Don’t Miss the Harvest

Once I committed to eating fresh, local food in season, I began to notice something I had overlooked for years. The calendar wasn’t only measured in months. It was measured in strawberries, peaches, tomatoes, figs, pumpkins, and apples. Each one arrived with little fanfare, stayed only a short while, and quietly disappeared until the following year.

Eating seasonally requires paying attention. You learn when asparagus first appears at the farmers market, when blueberries reach their sweetest, and when peaches begin filling roadside stands. Before long, you find yourself anticipating these small arrivals the way previous generations once did.

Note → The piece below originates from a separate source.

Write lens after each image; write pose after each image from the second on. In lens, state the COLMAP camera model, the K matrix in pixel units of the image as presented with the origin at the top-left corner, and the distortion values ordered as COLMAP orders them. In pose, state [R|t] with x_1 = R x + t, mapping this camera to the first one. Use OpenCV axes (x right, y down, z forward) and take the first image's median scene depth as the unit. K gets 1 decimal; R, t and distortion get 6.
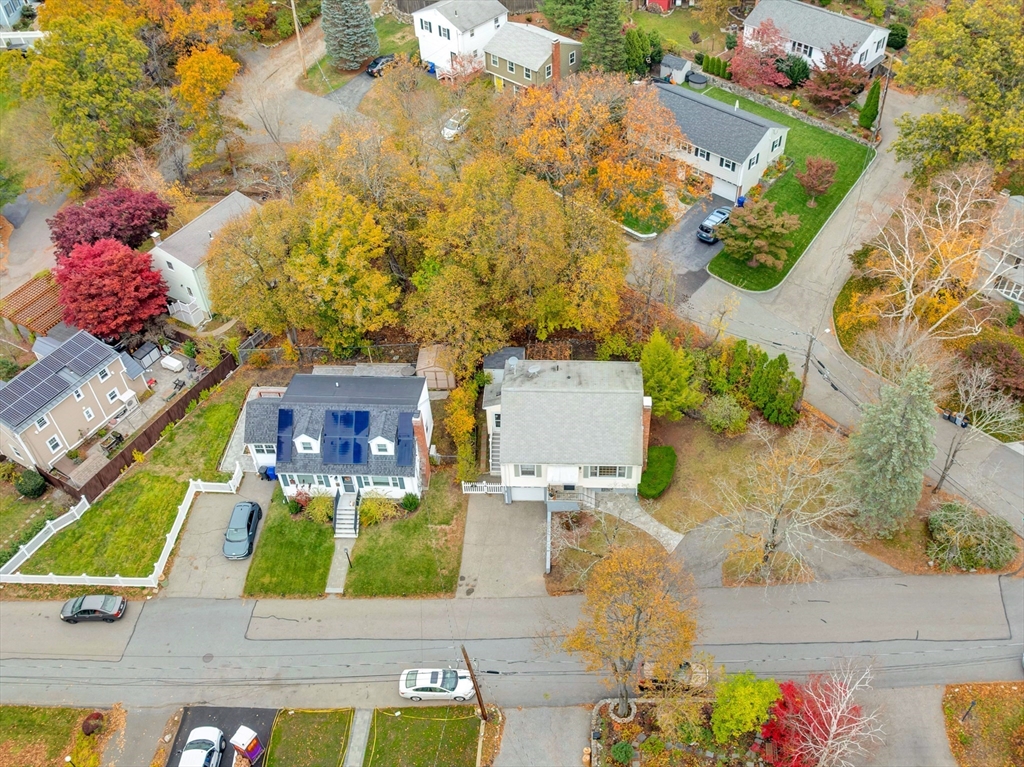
lens RADIAL K [[859.5, 0, 511.3], [0, 859.5, 386.4], [0, 0, 1]] dist [-0.043808, -0.007697]
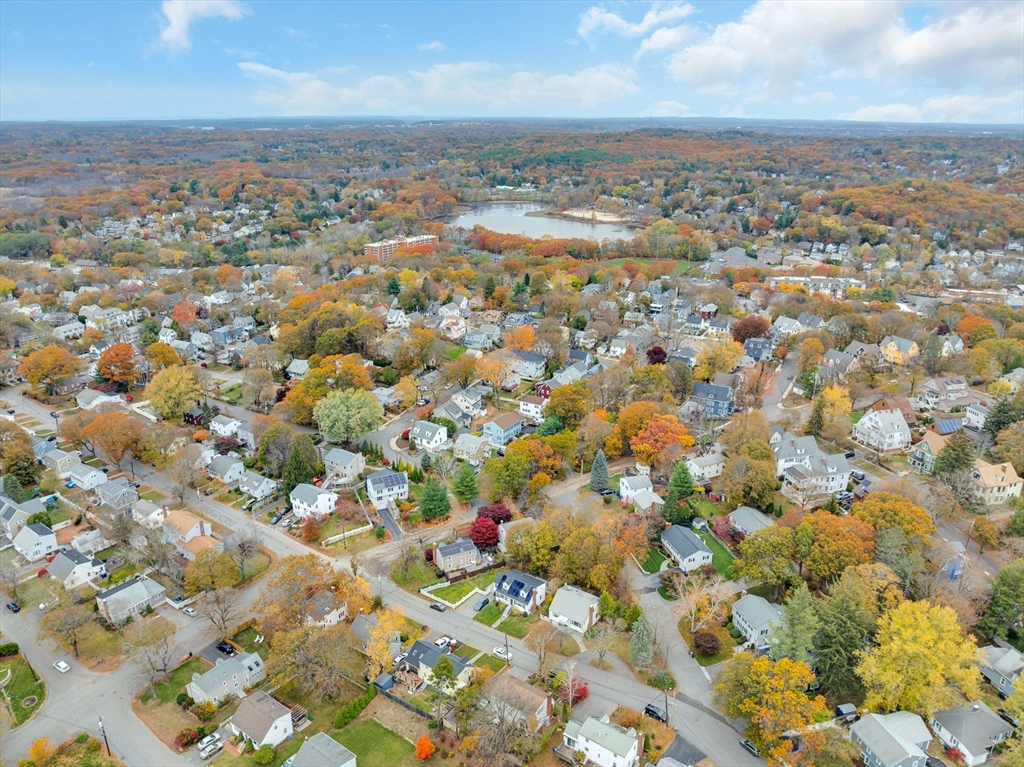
lens RADIAL K [[859.5, 0, 512.6], [0, 859.5, 383.7], [0, 0, 1]] dist [-0.043808, -0.007697]
pose [[0.806545, 0.193996, -0.558436, 1.509420], [-0.409588, 0.864535, -0.291233, 0.345166], [0.426289, 0.463621, 0.776745, -1.997854]]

This spring, I nearly missed the strawberries. We enjoyed plenty while they lasted, but life was full. Other projects demanded my attention, and every week I assumed there would be another chance to buy berries for jam. Then one morning I realized the season was almost over. The harvest had slipped quietly past me.

I was surprisingly disappointed—not because I couldn’t buy strawberries somewhere else, but because I had missed this particular moment. Local strawberries only visit us for a few precious weeks each year, and I had intended to tuck a little of that sweetness away. Determined not to let the same thing happen with peaches, I drove to one of my favorite farm markets and bought a bushel. As I loaded the peaches into my basket, I noticed four lonely pints of strawberries sitting nearby.

“The last of the crop,” the owner smiled. “Just a few stragglers.”

Of course, they came home with me.


Traditional canning is a beautiful practice, but it can also feel intimidating. Large batches, specialized equipment, hours in a hot kitchen—it isn’t always practical for everyday life. Lately I’ve been asking a different question. What if preserving the harvest could be as simple as one jar?

Instead of waiting until I had enough fruit for a full day’s work, I began making a single eight-ounce jar whenever something beautiful caught my eye at the market. One jar of strawberry jam. One jar of peach jam. Perhaps next month, blackberry or fig.

Because these little jars are stored in the refrigerator or freezer, there’s no pressure to spend an entire afternoon canning. In about thirty minutes, a small piece of the season is safely tucked away. It feels less like food preservation and more like keeping a memory.


There is something deeply satisfying about opening a jar of strawberry jam in the middle of winter. The flavor instantly carries you back to warm mornings, roadside farm stands, and baskets stained with red juice. A single jar becomes a reminder that every season has its gifts if we’re paying attention.

I’ve discovered that preserving food isn’t really about stocking a pantry. It’s about honoring abundance while it’s here.


Those little jars rarely stay in our refrigerator for long. My husband has never met a jam he didn’t love. Sometimes, though, they become gifts. One small jar of peach jam tucked beside a loaf of fresh sourdough, a crock of herb butter, and a simple linen towel becomes far more than a basket of food.

It says,

“I was thinking of you.”

Another basket, filled with farm-inspired treasures, became a housewarming gift for friends beginning life on a small farm where chickens would soon wander the pasture. Hospitality often begins with ordinary things gathered thoughtfully. A loaf of bread. Fresh butter. A jar of summer.


Perhaps that’s what I’m learning through this slower way of living. The seasons are always offering something. Fresh peaches in July. Tomatoes still warm from the vine. The last strawberries of spring.

These gifts rarely announce themselves. We simply have to notice before they’re gone. And if we’re fortunate enough to preserve even a small portion of their goodness, we carry a little of one season into the next.

That feels like a worthy tradition to keep.


A Single Jar of Refrigerator Jam

Makes one 8-ounce jar

Ingredients

  • 2 cups chopped fruit
  • ¼ cup granulated sugar
  • 1 tablespoon freshly squeezed lemon juice

Method

Wash and prepare the fruit, then combine it with the sugar and lemon juice in a small saucepan. Gently mash the fruit with a wooden spoon to release its juices.

Cook over medium heat, stirring frequently, until the mixture reaches a steady boil and thickens to a jam-like consistency, about 20 minutes.

Transfer to a sterilized 8-ounce jar, allow it to cool completely, then seal and refrigerate.

Because this recipe is not water-bath canned, store it in the refrigerator and enjoy within two to three weeks, or freeze for longer storage.